Тут я замечаю, что она держит за руку не только нашего пациента, но и меня тоже. И Грейс это замечает, но ее интерес лишен сального оттенка, ведь Грейс знает — и я знаю, — что ее подруга Ханна не имеет привычки хватать за руки каждого встречного переводчика. Но вот они — моя светло-коричневая, наполовину конголезская рука и ее подлинный, черный вариант, с розовато-белой ладонью, сомкнутые на смертном одре врага-руандийца. И дело не в сексуальном влечении — как можно, когда между нами умирает Жан-Пьер? — а в обнаруженном родстве душ, и взаимном утешении, и усердном труде ради нашего общего пациента. Это происходит потому, что она глубоко тронута — как и я. Ханне небезразличен несчастный умирающий, хотя она изо дня в день с утра до вечера таких видит. Ей важно, что мы сострадаем тому, кого следовало бы считать врагом, что мы возлюбили его согласно евангельской проповеди, которую она впитала с детства, судя по золотому крестику на шее. Ее волнует мой голос. Каждый раз, когда я перевожу с суахили на киньяруанда и обратно, она опускает глаза, будто молится. Она взволнована оттого, что я пытаюсь сказать ей взглядом, лишь бы услышала: мы — два человека, которые всю жизнь искали друг друга.

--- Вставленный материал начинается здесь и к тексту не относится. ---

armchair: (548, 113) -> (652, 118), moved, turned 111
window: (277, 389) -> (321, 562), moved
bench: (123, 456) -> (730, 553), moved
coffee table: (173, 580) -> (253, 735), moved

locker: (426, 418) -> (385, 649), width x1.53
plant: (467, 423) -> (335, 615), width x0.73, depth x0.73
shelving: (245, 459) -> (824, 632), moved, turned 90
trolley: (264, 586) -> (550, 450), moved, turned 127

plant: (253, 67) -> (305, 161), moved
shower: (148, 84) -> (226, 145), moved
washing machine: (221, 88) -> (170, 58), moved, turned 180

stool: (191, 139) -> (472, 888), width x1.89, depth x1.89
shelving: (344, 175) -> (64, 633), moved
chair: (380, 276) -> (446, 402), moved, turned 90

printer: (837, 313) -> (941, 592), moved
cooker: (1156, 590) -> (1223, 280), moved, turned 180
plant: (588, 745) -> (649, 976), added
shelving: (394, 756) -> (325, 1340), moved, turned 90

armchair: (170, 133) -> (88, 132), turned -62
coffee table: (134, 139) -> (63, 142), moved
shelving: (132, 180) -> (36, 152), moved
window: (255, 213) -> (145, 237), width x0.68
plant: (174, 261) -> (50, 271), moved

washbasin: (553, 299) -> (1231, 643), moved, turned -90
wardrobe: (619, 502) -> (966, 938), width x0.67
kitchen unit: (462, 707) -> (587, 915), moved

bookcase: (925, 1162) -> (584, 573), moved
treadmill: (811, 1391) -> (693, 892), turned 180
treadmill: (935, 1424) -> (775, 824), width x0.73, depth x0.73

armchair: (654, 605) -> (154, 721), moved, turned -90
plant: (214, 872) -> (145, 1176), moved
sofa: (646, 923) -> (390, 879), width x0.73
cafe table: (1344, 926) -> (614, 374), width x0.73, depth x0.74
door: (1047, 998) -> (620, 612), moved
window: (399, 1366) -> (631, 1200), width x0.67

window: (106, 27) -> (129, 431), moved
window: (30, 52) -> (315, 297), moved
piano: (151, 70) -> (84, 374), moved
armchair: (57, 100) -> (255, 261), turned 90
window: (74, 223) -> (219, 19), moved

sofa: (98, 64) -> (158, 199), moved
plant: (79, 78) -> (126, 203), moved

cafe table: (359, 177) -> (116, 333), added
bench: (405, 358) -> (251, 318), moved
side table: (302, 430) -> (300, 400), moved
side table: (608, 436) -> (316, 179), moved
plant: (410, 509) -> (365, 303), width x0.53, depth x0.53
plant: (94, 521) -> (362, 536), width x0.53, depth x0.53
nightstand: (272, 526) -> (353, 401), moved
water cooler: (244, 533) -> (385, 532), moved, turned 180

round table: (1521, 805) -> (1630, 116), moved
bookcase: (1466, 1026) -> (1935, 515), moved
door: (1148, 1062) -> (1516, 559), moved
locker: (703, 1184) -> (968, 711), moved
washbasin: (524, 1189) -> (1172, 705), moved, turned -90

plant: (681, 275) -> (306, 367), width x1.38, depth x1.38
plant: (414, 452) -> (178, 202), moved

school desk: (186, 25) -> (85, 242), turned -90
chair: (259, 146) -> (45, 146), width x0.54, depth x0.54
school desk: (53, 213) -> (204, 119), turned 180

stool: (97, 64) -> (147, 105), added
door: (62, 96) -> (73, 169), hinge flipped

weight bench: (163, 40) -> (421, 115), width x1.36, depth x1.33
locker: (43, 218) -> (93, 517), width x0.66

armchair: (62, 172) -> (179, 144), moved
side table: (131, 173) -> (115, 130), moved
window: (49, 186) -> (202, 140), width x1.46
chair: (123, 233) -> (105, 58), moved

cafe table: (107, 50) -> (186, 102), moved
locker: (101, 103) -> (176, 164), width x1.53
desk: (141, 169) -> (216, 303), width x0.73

Не скажу, что мы и дальше не разжимали рук, поскольку это не так, однако внутренним взором мы отныне следили друг за другом. Она могла стоять ко мне спиной, наклоняться над больным, приподнимать его, гладить по щеке или проверять аппаратуру, которую настроила для него Грейс. Но всякий раз, как она поворачивалась взглянуть на меня, я был рядом и чувствовал, что мысленно она со мной. И все, что случилось потом — после того, как я дождался окончания ее дежурства у освещенных неоновыми лампами ворот больницы, и она вышла ко мне, опустив глаза, и мы, застенчивые питомцы христианских миссий, не обнялись, а взялись за руки, как двое серьезных школьников, и поднялись по склону холма к ее общежитию и потом по узкому коридору, пропахшему азиатской пищей, добрались до двери с висячим замком, который она открыла своим ключом, — проистекало из тех взглядов, которыми мы обменивались в присутствии умирающего руандийца, из чувства ответственности друг за друга в момент, когда человеческая жизнь ускользала из-под наших переплетенных пальцев.
Именно поэтому в промежутках между приступами страсти мы могли разговаривать на такие темы, которых я ни с кем не обсуждал после смерти брата Майкла, поскольку другим конфидентом судьба меня до сих пор не награждала, за исключением разве что мистера Андерсона, но уж точно не было никого похожего на красивую, веселую, чувственную африканку, чье единственное призвание — утолять страдания несчастных. Рассказывая друг другу о себе, мы говорили по-английски. Занимаясь любовью, переходили на французский. А делясь мечтами об Африке, как могли не вернуться к конголезскому суахили, языку нашего детства, насыщенному игривой смесью радости и озорства? За двадцать бессонных часов Ханна стала мне сестрой, возлюбленной и лучшим другом, которыми мне никак не удавалось обзавестись со времен бесприютного детства.